There is a saying – “like food, like mind". The subtle essence part of the food makes the Mind, the second part the Semen, the third part Blood, and the fourth part is excreted, which gets out.

(iii)  Keep your mind calm, relaxed, and cheerful while eating. Do not let sorrowful desires, anger, etc. occur in your mind.

(iv)  "Annadata Sukhi Bhava" - remember that our Annadata( the provider of our rations) are three – The God, a farmer, and a Cook/ Chef who feeds us – we must always be grateful to them & they must be thanked & blessed before and after every meal.

(v)  To digest the food easily, after eating sit in Vajrasana posture and whisper the below-written versus rotating the middle finger slowly on the navel –

"Aham vaishvanaro bhutva prananam dehmashrita,      
pranapanasamayukta: Pachamanyam chaturvidham"

(Gita - 14th verse, 15th chapter-Lord  Krishna to Arjuna )

Meaning: It is I who take the form of the fire of digestion in the stomachs of all living beings, and combine with the incoming and outgoing breaths, to digest and assimilate the four kinds of foods.

(vi)  Our cupped hands reflect the size of your stomach. One should eat as much food that can fill an Anjali ( cupped palms)

(vii)  Chewing is the prime job of teeth only, it should not be left on the intestines. "Drink the bread/roti and eat the milk." This theory symbolizes that one should Chew so much that the bread starts to taste sweet. When that goes into the stomach and mixes with saliva, it becomes digestible and gives excellent vigor & energy.

(viii)  Drinking water during or immediately after the meal extinguishes the digestive fire in the stomach. Water should be drunk at least one hour after eating. In case of urgency, you can drink one or two sips of water in between. Doctors also warn that drinking water after eating fruits is an invitation to diseases. 

(ix)  Must go for urination before & after meals to avoid diabetes and to improve kidney health. 

(x)  Switch off the TV, mobile, etc. strictly while eating.

(xi)  Always admire & give regards to your food/ meal. Never denounce or criticize the food, rejoice at seeing it and praise well while eating. Meals taken with such an approach produce ample oj/Oja/ojas.

(xii)  Before eating, food should be offered to God when it becomes Prasad. the person who gets that Prasad would be blessed with bliss, contentment, and a healthy body.

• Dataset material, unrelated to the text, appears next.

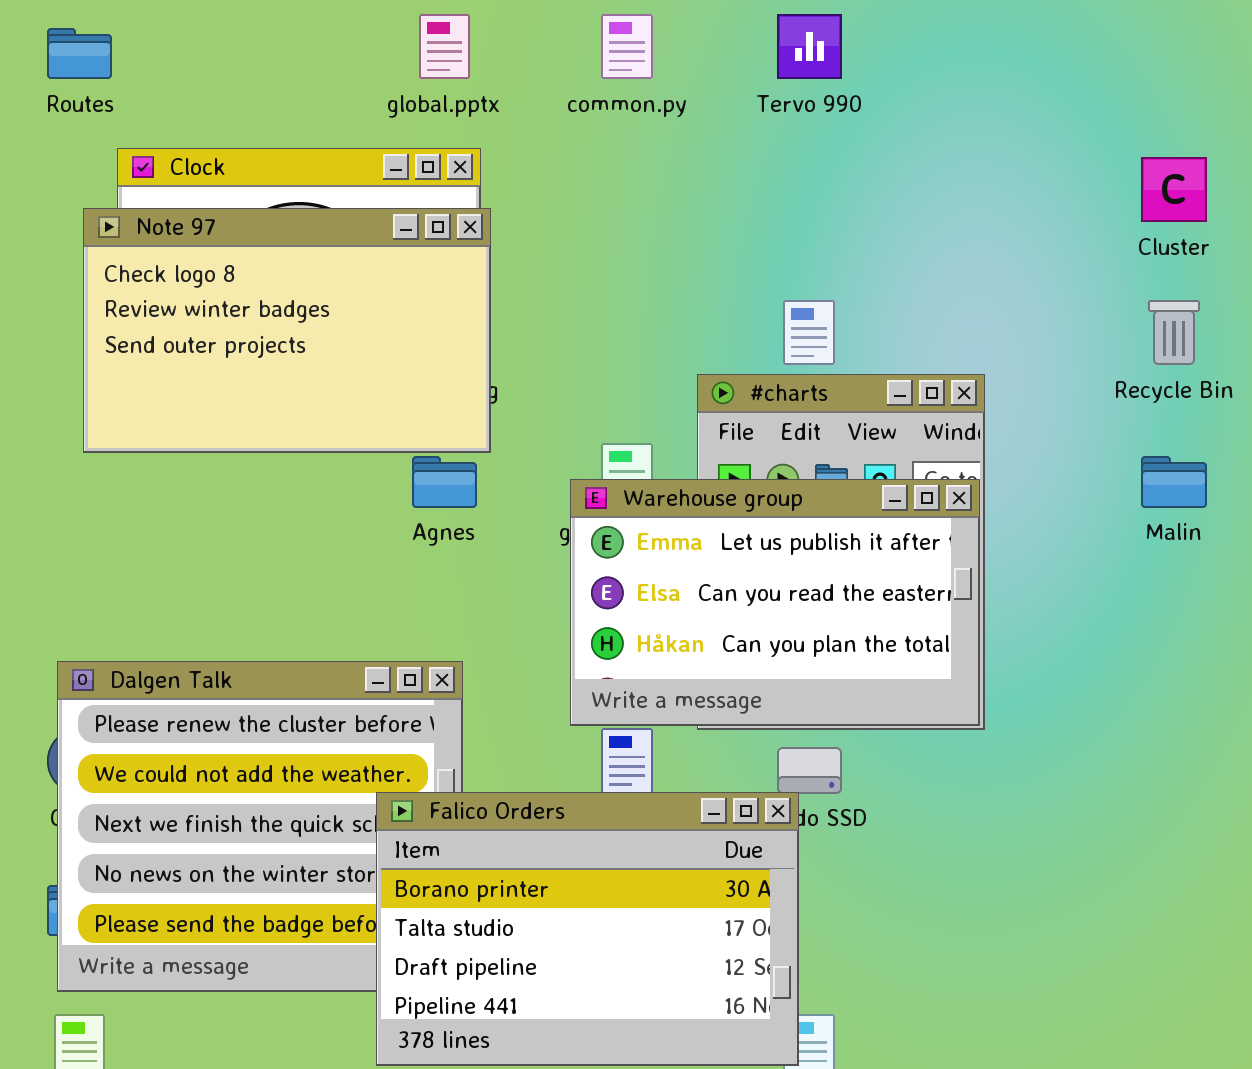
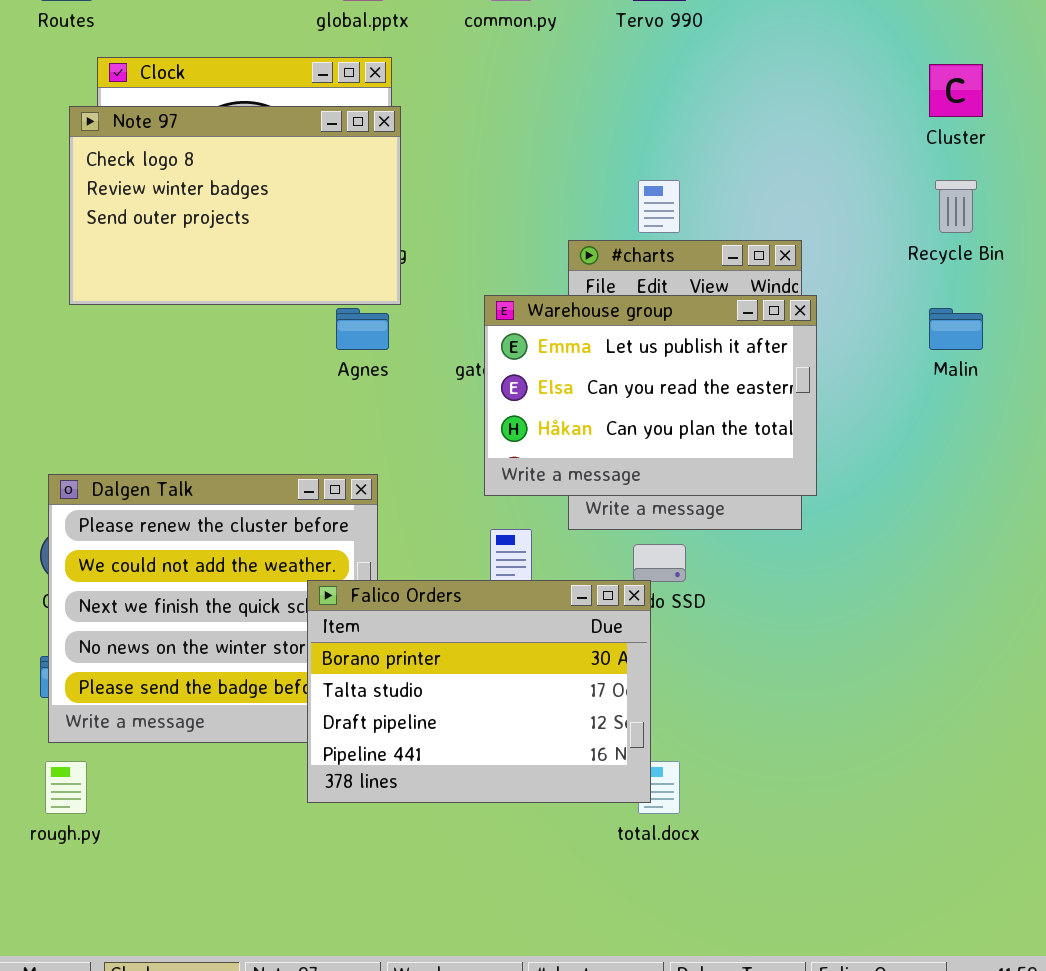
Warehouse group: [570,479,980,726] -> [484,295,817,496], moved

Food that lacks prana/ Low-prana food

1.  Canned, old, packaged, and processed food.

2.  Meat is a low prana food because it is dead, and contains the negative emotional energies of the animals from when they were killed.

3.  Overripe fruits and vegetables

4.  Food prepared with a lot of stress, anger, grief, or any negative emotions.

God has given us this beautiful body as a blessing, providing many types of systems within it - respiratory, digestive, nervous, skeletal system, etc. - all these systems work in harmony with each other. Our only job is to eat the right food so that the body functions with full capacity. It would indeed be the finest return gift to our grand creator.